Saturday, February 17, 2007

A Covenant with Each Other and the Lord

I still remember the summer evening my wife and I found Valley. We really loved this church, and we love her still, but He led us to other service. When we returned, not too long ago, so much had changed. The blessed hope of His glorious appearing, was rarely if ever mentioned! And how sad to learn that the multitude of messages that once embodied our corporate witness to a lost and dying world was gone and the master reels set out for the garbage. And today other things regarding our common salvation appear to have been forgotten. The following are Valley’s words, not my own:
We believe the Bible to be literally true. … We also believe that God is immutable. He makes no promise that He will not literally fulfill. … We believe that the interpretation of prophecy should be a literal interpretation. We believe that when God said something, He meant just what He said. He meant it in clear and unmistakable terms. ... Some peopled toy with it and say it really doesn’t mean what it says; for instance, when the words earth, church or Israel are used, they say these terms aren’t really meant to be taken literally, but are symbols of something else. That is very confusing.
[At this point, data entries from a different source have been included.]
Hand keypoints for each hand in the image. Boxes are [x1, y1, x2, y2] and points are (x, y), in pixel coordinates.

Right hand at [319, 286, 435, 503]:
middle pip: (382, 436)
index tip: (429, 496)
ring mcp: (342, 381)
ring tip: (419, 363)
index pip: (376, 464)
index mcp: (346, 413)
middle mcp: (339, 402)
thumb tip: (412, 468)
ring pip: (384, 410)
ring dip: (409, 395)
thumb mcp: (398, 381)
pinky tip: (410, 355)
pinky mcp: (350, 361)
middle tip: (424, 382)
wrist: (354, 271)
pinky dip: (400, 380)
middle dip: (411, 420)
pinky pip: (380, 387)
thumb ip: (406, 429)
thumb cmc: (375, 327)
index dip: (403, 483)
And one more thing appears to have been forgotten: our doctrinal statement1 determined by our pastors and elders and brothers and sisters in the Lord. This statement of faith was not revealed by flesh and blood but through obedient submission to His Spirit and His Word. And even today this covenant with each other and the Lord is not something that can be rescinded or amended in any way: “Though it be but a man’s covenant, yet if it be confirmed, no man disannulleth, or addeth thereto” (Galatians 3:15). And it has been confirmed. It is the Last Will and Testament of our brothers and sisters who served and gave and prayed and are now with the Lord. This covenant is our heritage and their reward. It is a signpost to the literal truth of Scripture, a marker that must never be removed (cf. Deuteronomy 27:17). Valley is not an ordinary church. Many prayers have ascended for her, many yet to be answered. And though we may have forgotten, He has not forgotten!
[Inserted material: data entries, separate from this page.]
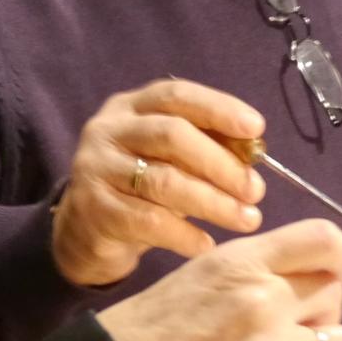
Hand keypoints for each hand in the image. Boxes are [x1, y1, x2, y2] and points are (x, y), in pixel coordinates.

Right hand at [51, 79, 267, 287]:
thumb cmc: (140, 188)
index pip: (176, 95)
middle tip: (256, 190)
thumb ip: (204, 147)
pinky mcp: (93, 209)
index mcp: (130, 107)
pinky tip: (206, 244)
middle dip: (221, 163)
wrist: (85, 230)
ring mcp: (96, 169)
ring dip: (213, 202)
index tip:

Why do we have a doctrinal statement? That all may know what we, as a church, believe. … Error, false doctrine and compromise abound on every hand. False teachers deliberately and aggressively deceive, seeking to make the Word of God of no effect. Never, in the nearly 2,000 years history of the church, has there been such a proliferation of ‘isms,’ cults, and religions as exist today which distort or even deny the truth of God’s Holy Word (ON THESE TRUTHS WE STAND: The Doctrinal Statement of THE VALLEY CHURCH).1
1 Paul E. Steele, ON THESE TRUTHS WE STAND: The Doctrinal Statement of THE VALLEY CHURCH, (Published by The Valley Church, Cupertino, California, 1978).